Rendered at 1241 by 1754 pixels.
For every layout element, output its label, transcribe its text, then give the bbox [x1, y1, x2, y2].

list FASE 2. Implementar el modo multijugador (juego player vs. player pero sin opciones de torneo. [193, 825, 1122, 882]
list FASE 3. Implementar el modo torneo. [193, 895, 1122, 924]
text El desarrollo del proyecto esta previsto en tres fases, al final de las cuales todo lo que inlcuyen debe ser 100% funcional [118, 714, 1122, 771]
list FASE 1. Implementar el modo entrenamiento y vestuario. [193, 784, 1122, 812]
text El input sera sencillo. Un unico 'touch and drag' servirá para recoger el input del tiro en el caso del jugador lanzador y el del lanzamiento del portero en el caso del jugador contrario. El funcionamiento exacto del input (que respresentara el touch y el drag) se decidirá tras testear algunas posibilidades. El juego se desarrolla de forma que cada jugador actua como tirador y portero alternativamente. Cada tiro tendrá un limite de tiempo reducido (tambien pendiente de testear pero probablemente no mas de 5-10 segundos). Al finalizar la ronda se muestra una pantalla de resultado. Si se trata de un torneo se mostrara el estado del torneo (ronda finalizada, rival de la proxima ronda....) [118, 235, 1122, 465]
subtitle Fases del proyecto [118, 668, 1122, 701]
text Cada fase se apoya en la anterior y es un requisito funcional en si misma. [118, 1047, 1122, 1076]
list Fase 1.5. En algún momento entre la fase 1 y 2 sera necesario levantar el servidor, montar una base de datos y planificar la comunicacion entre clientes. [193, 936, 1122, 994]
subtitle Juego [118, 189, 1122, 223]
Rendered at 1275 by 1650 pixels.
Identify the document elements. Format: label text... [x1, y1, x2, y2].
══════════════════════════════
▶ **Required task**
Give every line of the listing above as a numbered list, leaving out blank lines.

▶ **The result**
1. Rendered at 1241 by 1754 pixels.
2. For every layout element, output its label, transcribe its text, then give the bbox [x1, y1, x2, y2].
3. list FASE 2. Implementar el modo multijugador (juego player vs. player pero sin opciones de torneo. [193, 825, 1122, 882]
4. list FASE 3. Implementar el modo torneo. [193, 895, 1122, 924]
5. text El desarrollo del proyecto esta previsto en tres fases, al final de las cuales todo lo que inlcuyen debe ser 100% funcional [118, 714, 1122, 771]
6. list FASE 1. Implementar el modo entrenamiento y vestuario. [193, 784, 1122, 812]
7. text El input sera sencillo. Un unico 'touch and drag' servirá para recoger el input del tiro en el caso del jugador lanzador y el del lanzamiento del portero en el caso del jugador contrario. El funcionamiento exacto del input (que respresentara el touch y el drag) se decidirá tras testear algunas posibilidades. El juego se desarrolla de forma que cada jugador actua como tirador y portero alternativamente. Cada tiro tendrá un limite de tiempo reducido (tambien pendiente de testear pero probablemente no mas de 5-10 segundos). Al finalizar la ronda se muestra una pantalla de resultado. Si se trata de un torneo se mostrara el estado del torneo (ronda finalizada, rival de la proxima ronda....) [118, 235, 1122, 465]
8. subtitle Fases del proyecto [118, 668, 1122, 701]
9. text Cada fase se apoya en la anterior y es un requisito funcional en si misma. [118, 1047, 1122, 1076]
10. list Fase 1.5. En algún momento entre la fase 1 y 2 sera necesario levantar el servidor, montar una base de datos y planificar la comunicacion entre clientes. [193, 936, 1122, 994]
11. subtitle Juego [118, 189, 1122, 223]
12. Rendered at 1275 by 1650 pixels.
13. Identify the document elements. Format: label text... [x1, y1, x2, y2].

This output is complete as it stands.